There was a glut of voices on the radio the other day, each eager to comment on ‘The Estate’, a TV fly-on-the-wall documentary about Ballysally housing estate near Coleraine. Some callers claimed it left out all the good stuff, some said it was plain depressing, some that it was good because it allowed disadvantaged people to speak for themselves. One point in particular hooked my hearing. A caller claimed that at the heart of Ballysally’s problems was a four-letter word – JOBS. The people in the estate had none and from this flowed their other ills.
No truer word. So how is the Good Friday Agreement working generally, in its promise that equality of employment opportunity would prevail here? Well, if you’re a Catholic, this might be a good time to put aside the paper and go for a walk…You’re gone? OK. “Labour Force Survey Religion Report 2010” from the OFMDFM says that 61% of long-term unemployed people are Catholic; the 2008 Annual Average of Long-Term Unemployed, from the Department of Enterprise, Trade and Investment, showed that 29 of the 38 electoral wards most affected by unemployment across Northern Ireland have at least 85% Catholic population.
Grim figures indeed, but in some ways grimmer is that not much is being done about it. Take the draft regeneration plan for Derry, which naturally is concerned with employment: it targets Protestant male under-achievement in education but doesn’t mention targeting Catholic inequality in employment.
You get more of the same when you look at efforts to secure private investment in the north. During 2010/2011, Invest NI managed to secure NOT A SINGLE JOB in West Belfast. Yet year after year, south and east Belfast attract shedloads more money via Invest NI than does north or west Belfast. You’re not surprised, you say? What private investor is going to go into an area that s/he sees as in need of a facelift or gripped by sectarianism? Perception rules. But you’re still left with some sick-bag facts in terms of public sector jobs. There again, the big projects keep heading towards the Titanic Quarter of Belfast and away from north or west Belfast. Exhibit A: Belfast Metropolitan College. A lot of people thought for a long time than West Belfast would get that one. Uh-uh. Titanic Quarter claims the prize. Exhibit B: the Public Records Office. Some simple souls believed the Public Records Office would locate itself at a rejuventated Crumlin Road Gaol. No, no, no,. It went – you guessed – to the Titanic Quarter.
This is doubly unfortunate, because when a project like the Public Records Office is located in an area, it brings with it a tourist trail, sets a precedent that other investors may well follow. And vice versa - non-location encourages non-investment. Of course east Belfast has its own employment problems, but they’re dwarfed by those that paralyse west and north Belfast.
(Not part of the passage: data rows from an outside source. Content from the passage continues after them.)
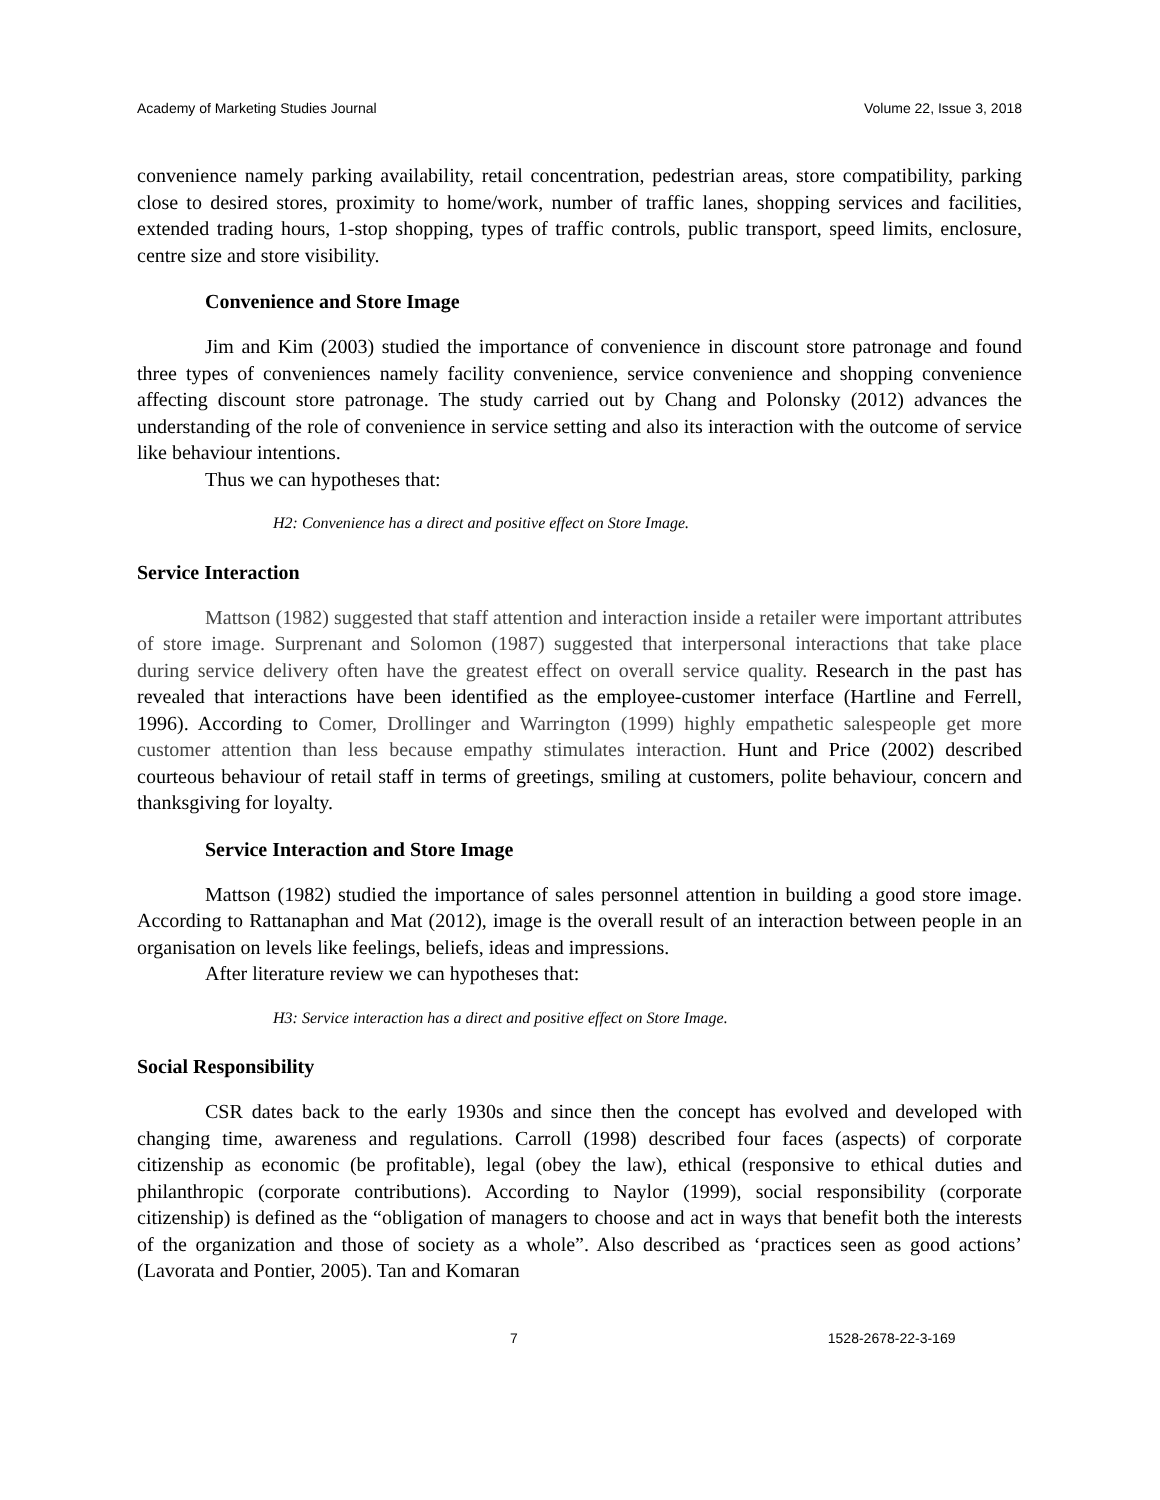Academy of Marketing Studies Journal Volume 22, Issue 3, 2018
convenience namely parking availability, retail concentration, pedestrian areas, store compatibility, parking close to desired stores, proximity to home/work, number of traffic lanes, shopping services and facilities, extended trading hours, 1-stop shopping, types of traffic controls, public transport, speed limits, enclosure, centre size and store visibility.
Convenience and Store Image
Jim and Kim (2003) studied the importance of convenience in discount store patronage and found three types of conveniences namely facility convenience, service convenience and shopping convenience affecting discount store patronage. The study carried out by Chang and Polonsky (2012) advances the understanding of the role of convenience in service setting and also its interaction with the outcome of service like behaviour intentions.
Thus we can hypotheses that:
H2: Convenience has a direct and positive effect on Store Image.
Service Interaction
Mattson (1982) suggested that staff attention and interaction inside a retailer were important attributes of store image. Surprenant and Solomon (1987) suggested that interpersonal interactions that take place during service delivery often have the greatest effect on overall service quality. Research in the past has revealed that interactions have been identified as the employee-customer interface (Hartline and Ferrell, 1996). According to Comer, Drollinger and Warrington (1999) highly empathetic salespeople get more customer attention than less because empathy stimulates interaction. Hunt and Price (2002) described courteous behaviour of retail staff in terms of greetings, smiling at customers, polite behaviour, concern and thanksgiving for loyalty.
Service Interaction and Store Image
Mattson (1982) studied the importance of sales personnel attention in building a good store image. According to Rattanaphan and Mat (2012), image is the overall result of an interaction between people in an organisation on levels like feelings, beliefs, ideas and impressions.
After literature review we can hypotheses that:
H3: Service interaction has a direct and positive effect on Store Image.
Social Responsibility
CSR dates back to the early 1930s and since then the concept has evolved and developed with changing time, awareness and regulations. Carroll (1998) described four faces (aspects) of corporate citizenship as economic (be profitable), legal (obey the law), ethical (responsive to ethical duties and philanthropic (corporate contributions). According to Naylor (1999), social responsibility (corporate citizenship) is defined as the “obligation of managers to choose and act in ways that benefit both the interests of the organization and those of society as a whole”. Also described as ‘practices seen as good actions’ (Lavorata and Pontier, 2005). Tan and Komaran
7 1528-2678-22-3-169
You’d think that this kind of employment imbalance would draw yelps of outrage from some political party, if only to score points off their opponents. Alas, all is still on dale and hill. My suspicion is that in our desire to bury old animosities, we’ve reached the point where raising an old issue like employment inequality might be considered backward-looking, smelling of yesteryear. And yet I was talking to a senior trade union official a while back who insisted that lots of firms here operate with very uneven Catholic:Protestant figures for the work-force. Cases aren’t brought against them because people, including those involved, fear the repercussions of kicking up stink.
Let me confess my own bias: I’ve always tended to see the whole We-Built-The-Titanic-How-Wonderful thing as rich theatre-of-the-absurd material. But even allowing for that, there still is something crazy that, decades after fair employment legislation and fourteen years after the Good Friday Agreement, we’re still talking about the dice being loaded against Catholics in search of a job. Shouldn’t somebody be shouting they’re mad as hell and not going to take it any more?